RamC is the cyclase responsible for the formation of Lan bridges in the lantipeptide SapB introduced in Section 1.3.2 (Kodani et al. 2004). The structure of this cyclase is unlike that of the LanB-like or LanM-like enzymes. The N-terminus of RamC exhibits similarity to catalytic domains of Ser/Thr kinases while the C-terminus has some sequence similarity to the C-terminal domain of LanM (Hudson and Nodwell 2004). The kinase domain is thought to be involved in phosphorylation of the Ser residues to facilitate dehydration, with the C-terminal domain catalysing subsequent Lan formation (despite lacking the characteristic zinc-binding and catalytic residues of LanC-like domains).

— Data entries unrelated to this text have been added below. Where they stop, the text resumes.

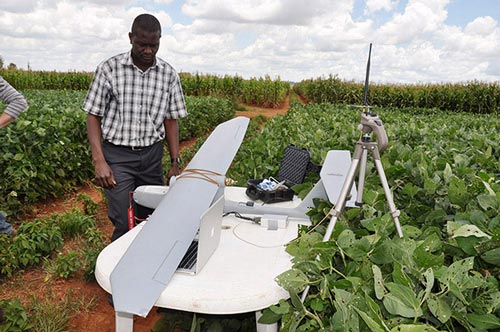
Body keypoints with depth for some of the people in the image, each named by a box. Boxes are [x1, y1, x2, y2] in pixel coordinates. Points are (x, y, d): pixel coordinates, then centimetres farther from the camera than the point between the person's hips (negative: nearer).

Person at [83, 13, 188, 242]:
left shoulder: (168, 74, 3)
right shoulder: (109, 69, -4)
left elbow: (171, 120, 8)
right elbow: (93, 116, -2)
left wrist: (175, 163, 3)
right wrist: (99, 161, -11)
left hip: (152, 156, 3)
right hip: (117, 156, -2)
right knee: (124, 223, -7)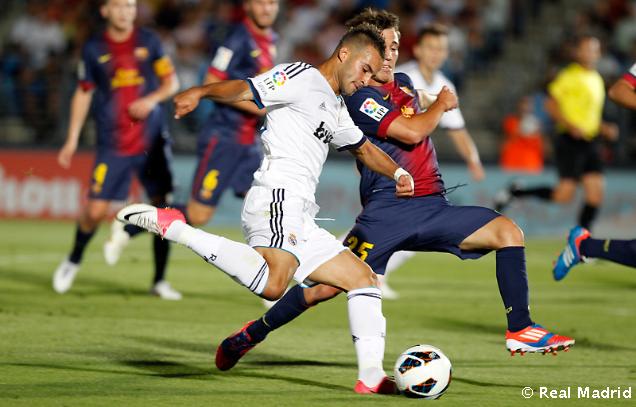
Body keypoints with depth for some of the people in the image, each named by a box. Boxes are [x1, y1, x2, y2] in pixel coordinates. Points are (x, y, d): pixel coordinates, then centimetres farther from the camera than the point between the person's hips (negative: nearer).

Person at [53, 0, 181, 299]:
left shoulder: (149, 42, 3)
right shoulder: (93, 49, 3)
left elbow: (171, 82, 8)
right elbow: (83, 94, 11)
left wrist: (152, 99, -12)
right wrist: (72, 140, 9)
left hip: (151, 140, 1)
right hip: (112, 145, -1)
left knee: (161, 206, -3)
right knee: (96, 210, -7)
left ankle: (159, 280, 10)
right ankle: (73, 261, 22)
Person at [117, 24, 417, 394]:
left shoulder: (337, 110, 29)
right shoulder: (303, 78, 0)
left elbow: (364, 148, 44)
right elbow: (246, 90, -15)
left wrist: (397, 173, 26)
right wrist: (200, 92, -34)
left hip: (300, 223, 10)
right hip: (277, 196, -10)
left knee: (364, 278, 14)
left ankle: (372, 377, 13)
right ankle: (171, 226, -27)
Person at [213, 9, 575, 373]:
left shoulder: (404, 84, 17)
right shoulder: (360, 98, -8)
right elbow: (412, 132, -17)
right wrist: (442, 103, -1)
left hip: (433, 206, 7)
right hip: (388, 210, -6)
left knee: (508, 232, -11)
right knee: (327, 285, -8)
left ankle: (520, 331, -10)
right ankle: (252, 334, 13)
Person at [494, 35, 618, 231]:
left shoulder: (597, 80, 18)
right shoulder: (570, 75, -7)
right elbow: (551, 104, -11)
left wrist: (605, 129, 13)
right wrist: (570, 126, -21)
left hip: (590, 142, 8)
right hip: (570, 141, -8)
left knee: (595, 194, -3)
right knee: (564, 195, -13)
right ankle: (515, 192, 4)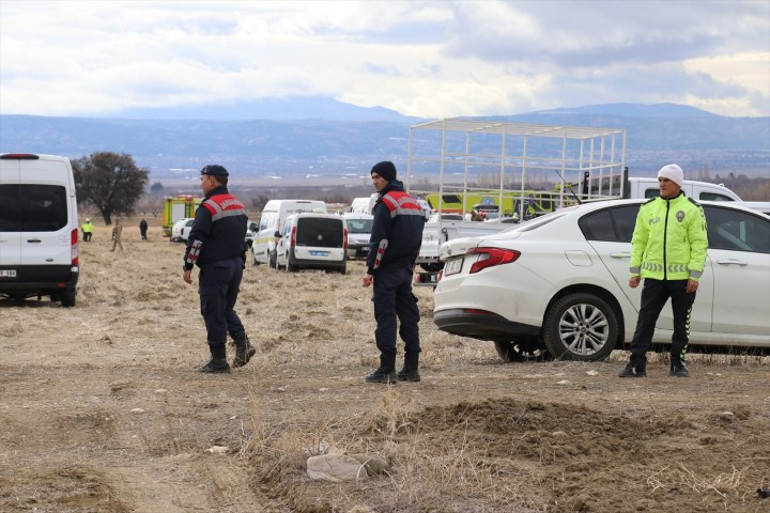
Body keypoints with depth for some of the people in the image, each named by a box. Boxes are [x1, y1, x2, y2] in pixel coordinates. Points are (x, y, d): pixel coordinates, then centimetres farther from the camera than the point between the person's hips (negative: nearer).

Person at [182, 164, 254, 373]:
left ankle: (219, 360, 0)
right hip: (236, 266, 8)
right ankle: (243, 343, 2)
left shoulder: (208, 208, -15)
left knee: (213, 313, -1)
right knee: (226, 309, 20)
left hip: (215, 268, -8)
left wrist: (188, 267, -14)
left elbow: (196, 240, -19)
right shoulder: (238, 205, 13)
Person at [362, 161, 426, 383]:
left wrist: (370, 269, -14)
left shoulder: (386, 203, -12)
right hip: (405, 271, 8)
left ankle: (387, 369, -10)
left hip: (387, 271, -8)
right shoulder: (413, 203, 16)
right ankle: (411, 368, 11)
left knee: (385, 317, -7)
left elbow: (379, 240, -17)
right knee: (408, 317, 9)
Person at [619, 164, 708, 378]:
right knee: (645, 321, -3)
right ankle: (637, 364, -1)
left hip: (682, 277, -2)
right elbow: (638, 241, 13)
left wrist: (694, 275, -10)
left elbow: (699, 244, -3)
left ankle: (678, 364, 18)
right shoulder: (648, 208, 10)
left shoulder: (692, 209, 0)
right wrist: (635, 271, 6)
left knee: (681, 324, 7)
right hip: (654, 276, 2)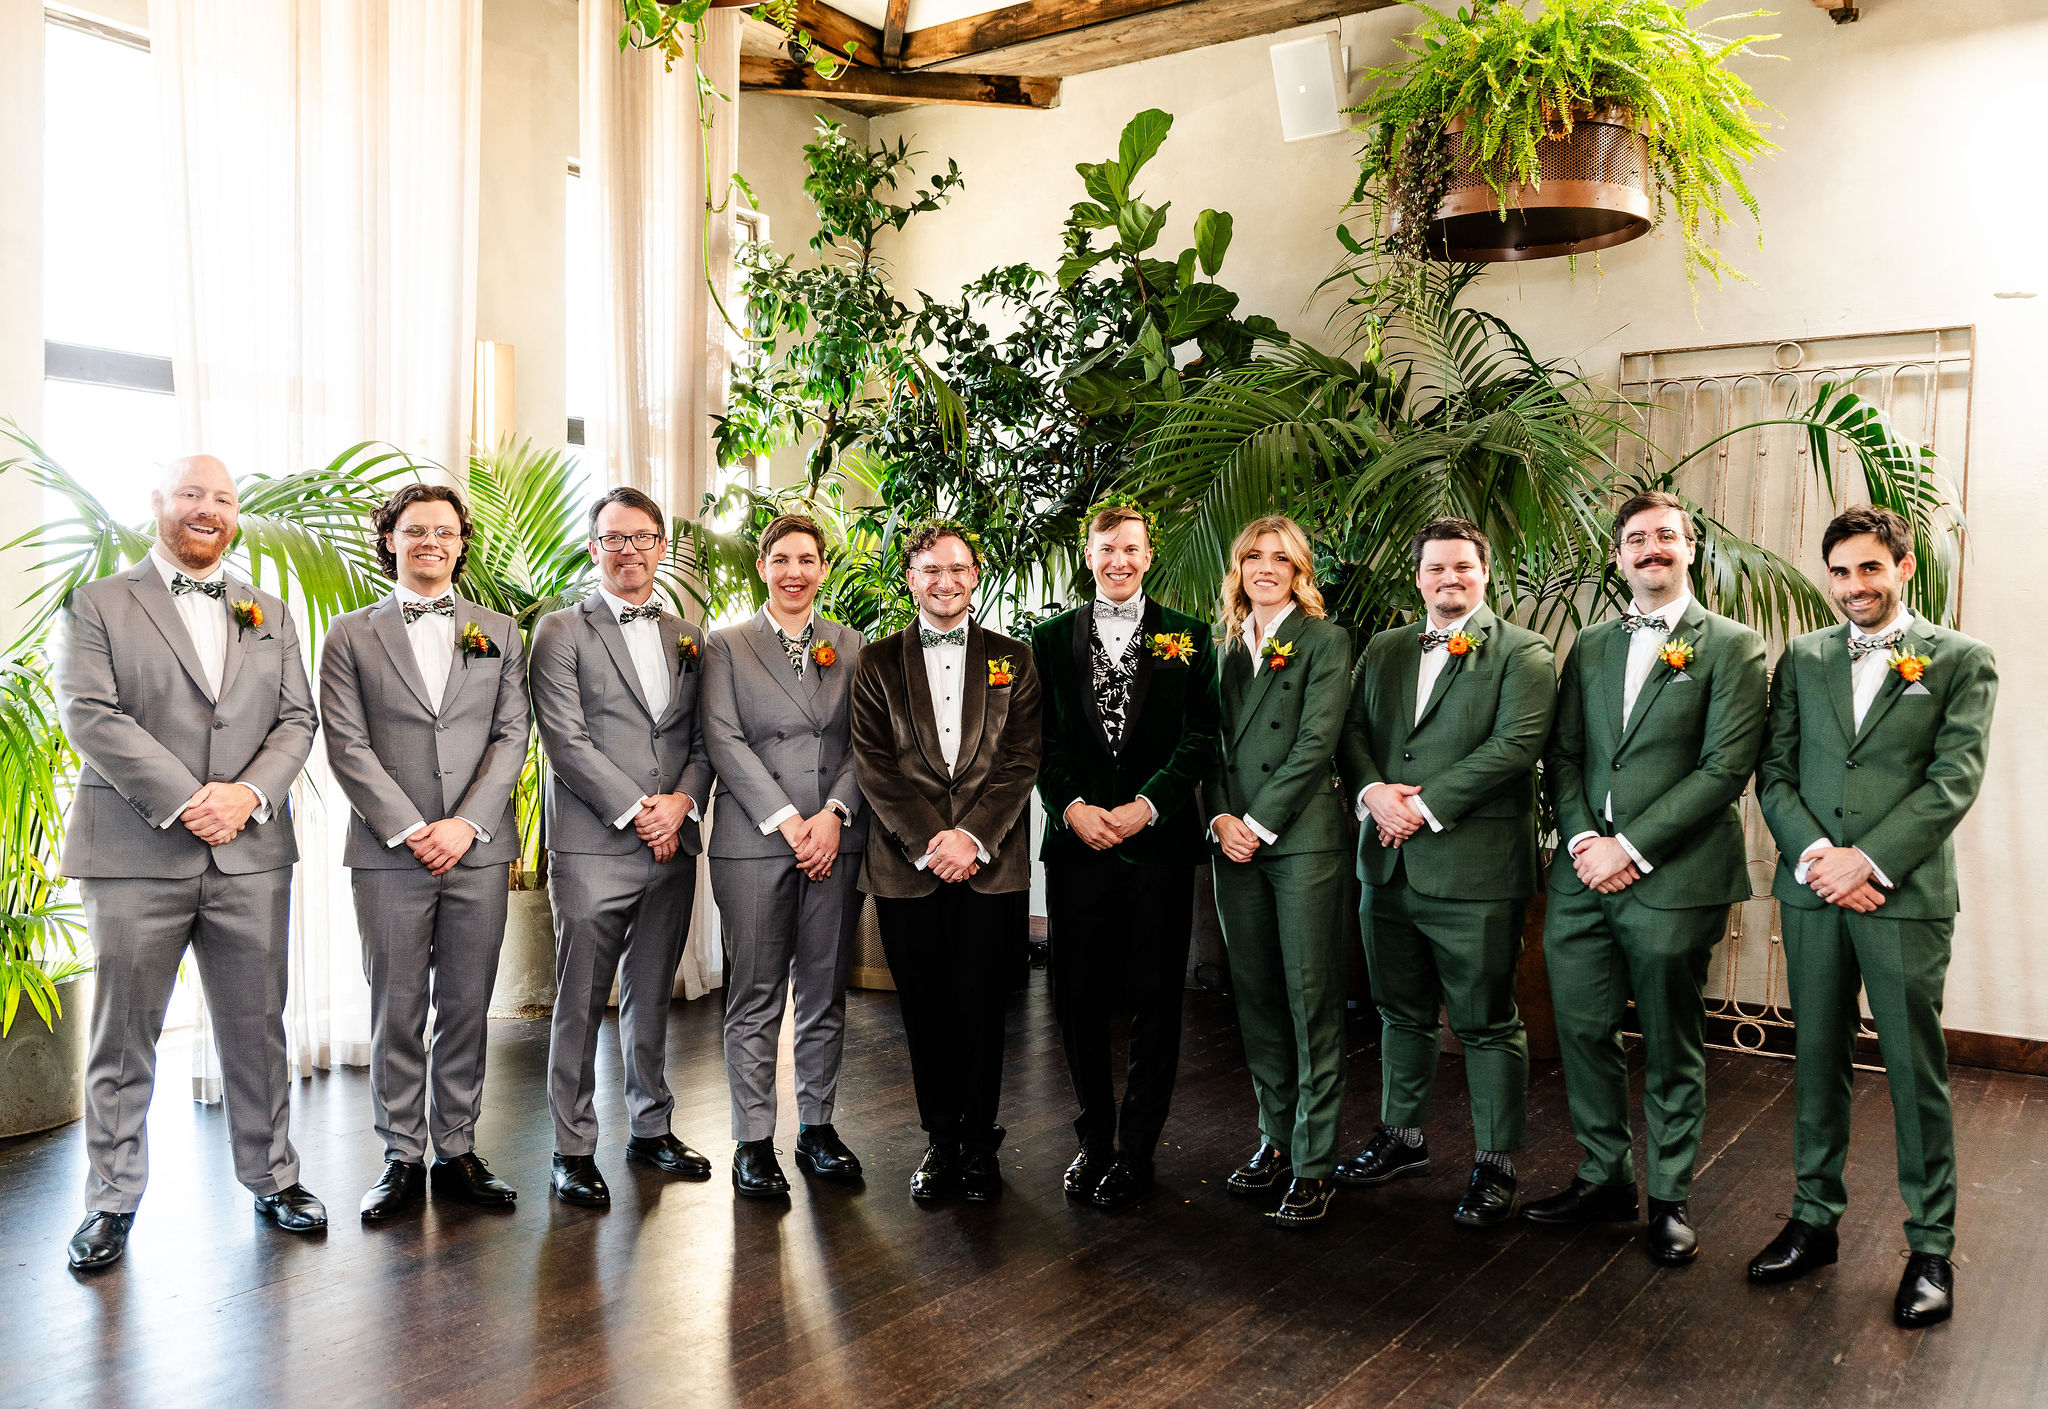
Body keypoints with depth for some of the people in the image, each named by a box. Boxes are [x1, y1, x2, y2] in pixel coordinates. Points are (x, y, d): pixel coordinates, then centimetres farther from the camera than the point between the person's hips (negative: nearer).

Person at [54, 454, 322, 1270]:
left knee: (257, 1028, 9)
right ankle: (112, 1201, 19)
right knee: (123, 1034, 5)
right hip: (135, 856, -3)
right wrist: (184, 802, -15)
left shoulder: (270, 616, 15)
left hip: (251, 856, 3)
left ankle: (273, 1179, 22)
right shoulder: (98, 606, 4)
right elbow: (90, 716, -8)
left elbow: (297, 720, 8)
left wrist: (249, 793, -10)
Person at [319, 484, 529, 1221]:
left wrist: (466, 824, -8)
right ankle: (402, 1159, 14)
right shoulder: (351, 635, 7)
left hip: (477, 849, 2)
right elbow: (348, 746, -1)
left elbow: (512, 736, 4)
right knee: (396, 1011, 3)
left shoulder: (499, 632, 12)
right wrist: (409, 831, -11)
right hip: (389, 851, -1)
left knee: (467, 1008, 6)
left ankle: (457, 1152, 17)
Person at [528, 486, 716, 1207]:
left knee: (652, 995, 14)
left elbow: (703, 740, 12)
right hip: (593, 847, -4)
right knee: (580, 1004, 1)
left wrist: (681, 802, -6)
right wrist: (635, 812, -13)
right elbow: (566, 741, -9)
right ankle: (573, 1149, 11)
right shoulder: (561, 632, 0)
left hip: (672, 847, 5)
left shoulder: (687, 639, 15)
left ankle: (651, 1128, 26)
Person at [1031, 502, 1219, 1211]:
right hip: (1076, 840, 1)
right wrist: (1071, 806, -9)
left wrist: (1149, 803, -12)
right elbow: (1041, 738, 6)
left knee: (1154, 1001, 3)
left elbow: (1200, 734, 0)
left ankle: (1135, 1149, 15)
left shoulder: (1185, 637, 7)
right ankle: (1094, 1138, 22)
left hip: (1158, 841, -1)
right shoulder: (1052, 639, 10)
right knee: (1079, 1000, 7)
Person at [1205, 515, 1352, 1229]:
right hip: (1234, 842, 5)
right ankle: (1274, 1138, 21)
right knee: (1256, 998, 9)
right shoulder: (1226, 648, 16)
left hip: (1302, 839, -5)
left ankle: (1313, 1163, 4)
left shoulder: (1324, 640, 1)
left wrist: (1258, 823, -12)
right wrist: (1220, 818, -3)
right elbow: (1212, 744, 14)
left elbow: (1315, 741, -8)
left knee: (1312, 1003, -3)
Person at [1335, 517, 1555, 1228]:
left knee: (1486, 1024, 3)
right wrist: (1372, 790, -11)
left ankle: (1495, 1164, 17)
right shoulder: (1383, 650, 15)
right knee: (1401, 1014, 18)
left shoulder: (1522, 653, -3)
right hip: (1389, 867, 6)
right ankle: (1402, 1137, 34)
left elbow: (1515, 743, -15)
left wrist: (1424, 806, -17)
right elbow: (1352, 730, 10)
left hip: (1473, 871, -5)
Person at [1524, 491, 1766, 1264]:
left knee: (1671, 1050, 7)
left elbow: (1725, 766, -10)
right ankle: (1604, 1178, 27)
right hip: (1583, 876, 4)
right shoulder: (1590, 647, 14)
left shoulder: (1732, 647, -1)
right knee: (1584, 1033, 10)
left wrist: (1630, 849, -14)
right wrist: (1582, 839, -6)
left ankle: (1669, 1198, 22)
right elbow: (1562, 755, 11)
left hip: (1672, 880, -4)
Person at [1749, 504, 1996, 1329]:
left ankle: (1931, 1247, 15)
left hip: (1905, 894, -3)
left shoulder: (1961, 662, 2)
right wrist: (1814, 855, -10)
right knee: (1818, 1061, 11)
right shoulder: (1802, 660, 12)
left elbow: (1955, 779, -7)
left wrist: (1867, 859, -15)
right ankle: (1815, 1220, 23)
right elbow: (1774, 772, 6)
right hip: (1812, 889, 3)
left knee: (1916, 1072, 2)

More recently it has become apparent that RamC is part of a larger group of lantipeptide synthetases, sometimes referred to as class III (whereas LanB/C are class I and LanM are class II). This class includes enzymes with the generic name LanL, of which VenL was the first to be characterised (Goto et al. 2010). Individual expression of each VenL domain revealed that Ser and Thr residues are first phosporylated by the kinase domain, followed by an elimination catalysed by the lyase domain, which results in Dha and Dhb residues

52 (Goto et al. 2010). Subsequent addition of the Cys thiols onto these dehydrated residues

is performed by the cyclase domain, which contains a LanC-like zinc-binding site and active-site residues, yielding (Me)Lan bridges (Goto et al. 2010). Significantly, the expression of the VenL N-terminus is the first example of an in vitro reconstituted peptide dehydratase, as previously only bifunctional lantipeptide synthetases had been reconstituted in vitro.

1.3.4.1.5 Linaridins

Recently, a new class of post-translationally modified peptides have been identified in which modifications previously described in lantibiotics are carried out by unusual enzymes or via an alternative modification pathway to those described in lantibiotic biosynthesis. These clusters contain cypL homologs and are proposed to be involved in the biosynthesis of non-cyclised peptides containing dehydrated amino acids, referred to as linaridins (Claesen and Bibb 2010). The type member of the linaridin family is cypemycin (described in Section 1.3.2). The cyp cluster does not contain a conventional LanB enzyme, instead CypH and CypL are essential for cypemycin biosynthesis. It is proposed that CypH and/or CypL are responsible for dehydration of the Thr residues of cypemycin to Dhb, however neither CypH nor CypL activity could be reconstituted in vitro (Claesen and Bibb 2010).